Thiago is a former Barcelona player, so his IQ has helped him a lot and although nowhere close to Xavi Hernández overall, his influence on the team is Xavi-esque. In attack, the emergence of Ferran Torres and Ansu Fati is evident that they take inspiration from the best of the best in terms of what Spain used to offer. That they know how to stretch the pitch, when to exploit gaps in between and, of course, the end product.
National teams like Germany, the Netherlands and to an extent England, have made youth the focal point of their teams and it has paid dividends. It would obviously be unwise to field an entire youth XI but in a team where new life is needed, a breath of fresh air would be an understatement.
To make things easier Spain has no shortage of talent with crazy potential, the likes of Pedri, Bryan Gil, Andeer Barrenetxea, Fran Beltrán and many more. There are about six overall players I can think of that they should build their team around for the future, all of which are flowing with Barça DNA.

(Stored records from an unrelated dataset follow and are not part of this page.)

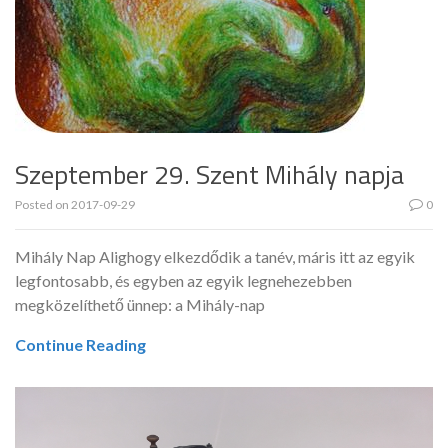
Szeptember 29. Szent Mihály napja
Posted on
2017-09-29
0
Mihály Nap Alighogy elkezdődik a tanév, máris itt az egyik
legfontosabb, és egyben az egyik legnehezebben
megközelíthető ünnep: a Mihály-nap
Continue Reading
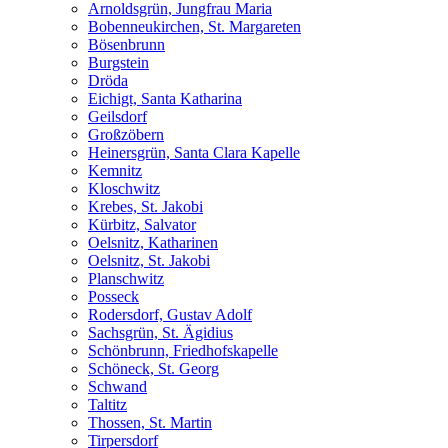
Arnoldsgrün, Jungfrau Maria
Bobenneukirchen, St. Margareten
Bösenbrunn
Burgstein
Dröda
Eichigt, Santa Katharina
Geilsdorf
Großzöbern
Heinersgrün, Santa Clara Kapelle
Kemnitz
Kloschwitz
Krebes, St. Jakobi
Kürbitz, Salvator
Oelsnitz, Katharinen
Oelsnitz, St. Jakobi
Planschwitz
Posseck
Rodersdorf, Gustav Adolf
Sachsgrün, St. Ägidius
Schönbrunn, Friedhofskapelle
Schöneck, St. Georg
Schwand
Taltitz
Thossen, St. Martin
Tirpersdorf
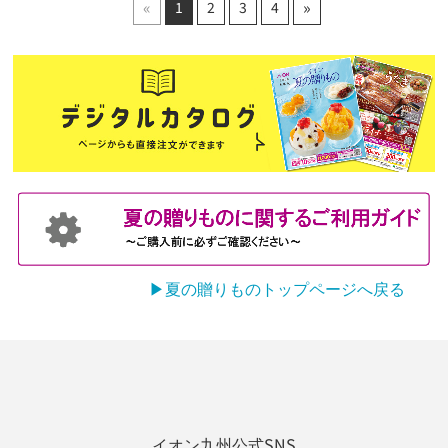
«
»
1
2
3
4
▶夏の贈りものトップページへ戻る
イオン九州公式SNS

Spain has many young and exciting prospects | Photo by Gabriel Bouys / AFP via Getty Images
A comfortable ball-playing partnership in Eric García and Pau Torres who can look to send line-breaking passes, a stable midfield pivot of Fran Beltran and Rodri Hernández to dictate the tempo and also provide verticality, and a dynamic attacking duo of Ansu Fati and Ferran Torres who can stretch the pitch and exploit spaces between the lines.
And this adds to my point in the next paragraph. These six mentioned would be ideal for Barcelona so it wouldn’t take too long to adapt and work together with good chemistry, and if this is the foundation then things will look bright.
Every team needs a foundation or the whole thing breaks apart. Many managers have tried to avoid a foundation on which to build the team around in recent years, and although it may work at the likes of various club teams, international football is basically do-or-die in every game and slip-ups cannot be afforded.
When Real Madrid won the Champions League in 20016 after starting their season abysmally, their players were treated like rockstars and welcomed into the national team with open arms. It was evident that at the time they tried to build the team around Real Madrid’s players and while it may have sounded like a smarter move to mass pick players from the best team in Europe, it can also fall into the trap of choosing the hype over the collective, something that hampers even the top national teams – England is a prime example of this.
But how does this relate to Barcelona or the Barça DNA? The Spain team of 2008–2012 built the team around a few vital cogs and had clear plans for them rather than expecting them to do the best they can on the spot.
As an example of a foundation, players like Xavi, Iniesta, Sergio Busquets and David Villa had vital and clear jobs on the pitch, in some ways not even played entirely in their favoured position but they made it work and did so well it propelled the team to new heights.
Spain has always worked best as a possession-oriented team inspired by the great Johan Cruyff and Pep Guardiola, and with the best team in the country’s history trying that style and dominating their national team with the players they have, it would make sense where to take inspiration. In an ideal team, as well as a Barcelona team, everyone has a specific duty and shouldn’t be in a situation where they are forced to do more, like Lionel Messi in recent years.
Nothing can ever replicate the teams of old, as you cannot replicate randomness, only build on it. Something that looms over some of the players of a previously legendary team is the desire to want to be the star to fill a void, which is putting a player above the collective. With the more disciplined mentality coupled with patience and ability, perhaps Spain can once more be a collective rather than a cesspool for rockstars.
To conclude without getting into the economic factors, the talent is still there, it just has to be used properly and accordingly to their strengths. I believe with the Barça DNA is the trampoline that will send a semi well-crafted Spain team back to the top of the world, and convincing performances against a dominating ideology in Germany should serve as wings.